Your external clitoris can be found just above the opening of your vagina and may be concealed by your clitoral hood. Accessing your internal Grafenberg spot or G-spot can be a little more difficult. It describes a small area of raised tissue about an inch inside your vagina. It can be found on the upper wall and might swell when you’re turned on.
Ejaculation can feel different from person to person. It may just feel like a normal orgasm for you. Alternatively, you may feel warmth or pressure and then a release. You may even experience ejaculation without having an orgasm.
According to Dr. Rahman, we don’t know much more than that when it comes to ejaculation. “We do not have a lot of research on the topic or large enough studies to suggest if there is any other [biological] purpose for why it happens, other than at the height of climax, the female prostate or paraurethral glands release this fluid,” she says.
If you ejaculate while having an orgasm, then you’ll likely feel a rush of peacefulness and happiness as oxytocin (aka the love hormone) is released after you orgasm. This can relieve feelings of stress or anxiety.

You may have first heard about squirting and female ejaculation from porn but may not have been sure if it’s even real. As there’s fairly limited research into female ejaculation (and female sexuality more broadly) it’s difficult to know how common it really is. And if you’ve never been given the safe space to ask questions, it’s totally normal to feel confused about female ejaculation.

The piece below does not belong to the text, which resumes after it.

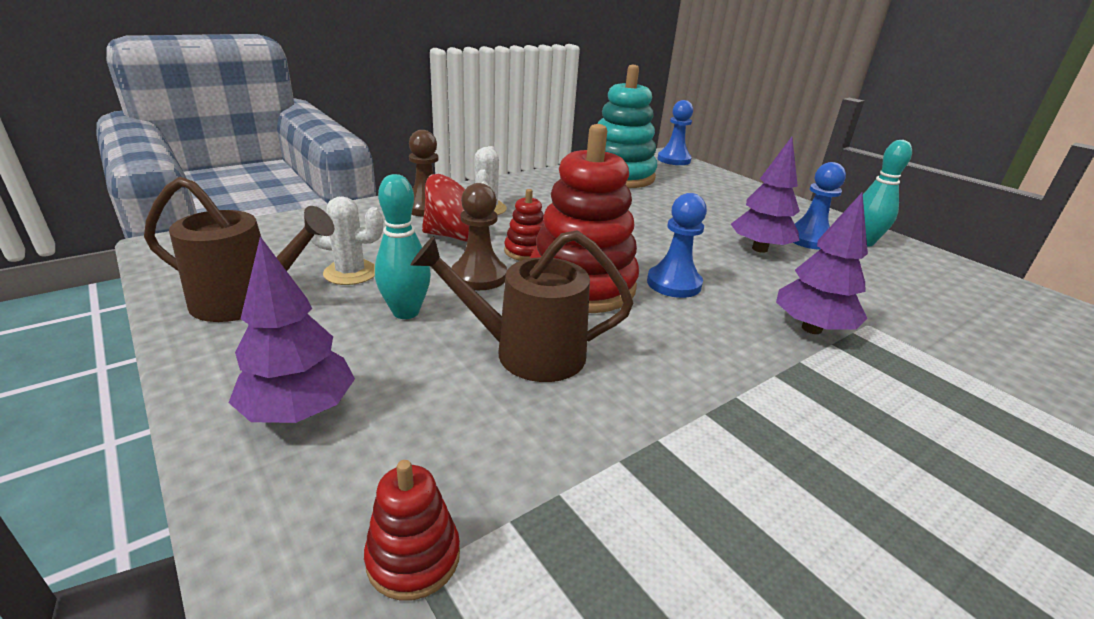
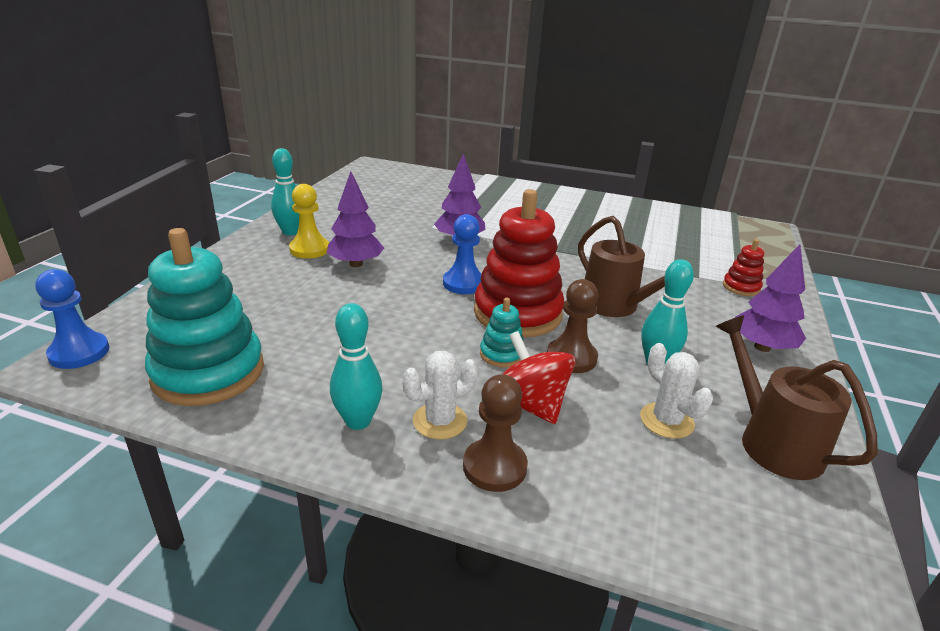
camera: 125 degrees left, 0 degrees up
(520, 192) = (358, 421): none -> turquoise bowling pin
(526, 251) = (501, 354): red stacking toy -> turquoise stacking toy
(809, 239) = (309, 249): blue pawn -> yellow pawn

“Stigma is often rooted in misinformation that insinuates that squirting and ejaculation are the same as urination, or it may be rooted in an embarrassment around creating a ‘mess’ during sex,” Tanner says. She says that female ejaculation has been held up as the “‘holy grail’ of sex for people with vulvas.”
Dr. Rahman highlights that the misinformation surrounding female ejaculation is linked to a bigger issue. “Like anything in female sexual medicine, there is a stigma attached to female ejaculation and squirting,” she says. “Whether it is related to [the] patriarchy’s desire to control females and their sexuality or the feelings of shame or stigma associated with females who enjoy sex, the burden of this stigma exists.”
Tanner explains this puts undue pressure on people to squirt or not squirt — which is obviously not right and takes away from the pleasures of sex. “The reality is, ejaculation and squirting are simply a normal, natural, and neutral part of sex for some people,” she says.
While ejaculation is sometimes held up as a sign of “really good sex,” you don’t need to ejaculate to have a good sexual experience. And you absolutely don’t need to feel bad or guilty if it’s not your thing.
“Some bodies are capable of it, and others aren’t — neither experience is superior to the other,” Tanner says.
If it’s something you’d like to try, Tanner says there are things you can try either with a partner or by yourself:
- Stimulating the internal clitoris (or the G spot) with fingers, a sex toy, or a penis. As it’s located on the upper wall of the vagina, it could be good to try a curved toy or insert your fingers into your vagina and lift them upwards (as if you’re motioning to someone to come toward you.)
- Experiment with both internal and external clitoral stimulation at the same time.
- Make sure you’re relaxed both physically and mentally.
Exploring your sexuality can and should be a fun thing, and you should never feel pressured by an “end goal” when you’re being intimate with yourself or a partner. “If you find yourself focusing so much on trying to ejaculate or squirt that it’s taking away from your pleasure, you may want to take a break from trying for a while,” Tanner says.
Some people can ejaculate (or release a small amount of fluid from the glands surrounding their urethra) by stimulating their internal and external clitoris. It can be really pleasurable. For other people, this simply isn’t something they can do or something they enjoy. Both of these things are totally normal. It’s just important that you enjoy the sex you’re having — and never feel ashamed by your body’s response to pleasure.